Brian Ó Beaglaoich of Kerry powers past Tyrone's Frank Burns

A Mayo-Tyrone football final would have generated huge anticipation around the country, but it was never going to happen; it was always going to be Dublin against someone and it’s best that that someone is Kerry.

"They will be rank outsiders in many people’s opinion. That view won’t be shared by anyone in the camp. They will believe they can and will win," said former Kerry manager Éamonn Fitzmaurice in his column in the Irish Examiner on Monday morning.

"It will make for a fantastic All-Ireland final. There is so much on the line for both teams. More than an All-Ireland, if that is imaginable. Dublin can become the first team to achieve the mystical five in-a-row, while Kerry can stop them and protect the green and gold heritage that contains two four in-a-row teams."

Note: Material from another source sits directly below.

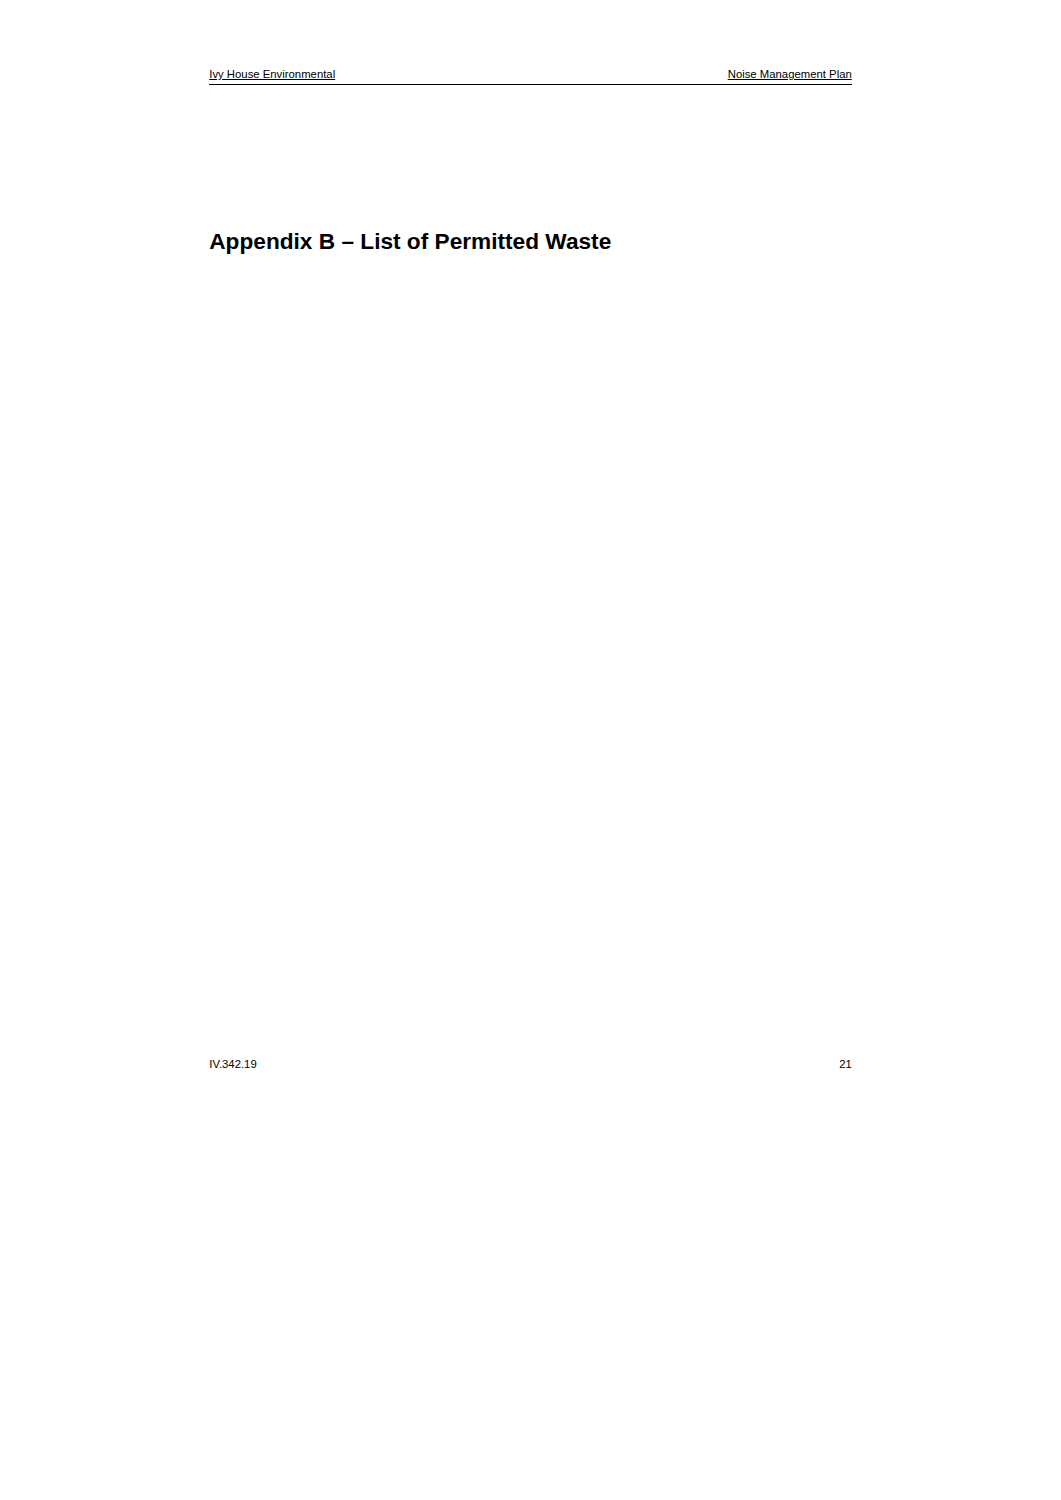Ivy House Environmental Noise Management Plan
Appendix B – List of Permitted Waste
IV.342.19 21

Dublin’s dominance has created a problem for the GAA, one they are unwilling to admit to, publicly in any case, and the lack of challengers has seen people turn off despite football enjoying a good championship overall this summer.

The crowd of 33,848 at Croke Park on Sunday for Kerry-Tyrone was the lowest since the 1990’s and was more than 20,000 down on the same fixture four years ago.

There was a feeling that this was a second-placed play-off, though the suggestion that ticket prices were a problem is a red herring. Sure, full price tickets for adults were €50, but children’s tickets were available for €5 and GAA members could buy Davin Stand tickets through their clubs for €20 for this game.

Football is in rude health in many ways, in others it’s sick and in need of serious treatment. The medicine will take some time to kick in once it’s finally administered and until then Dublin-Kerry is the best short-term fix that we could have hoped for.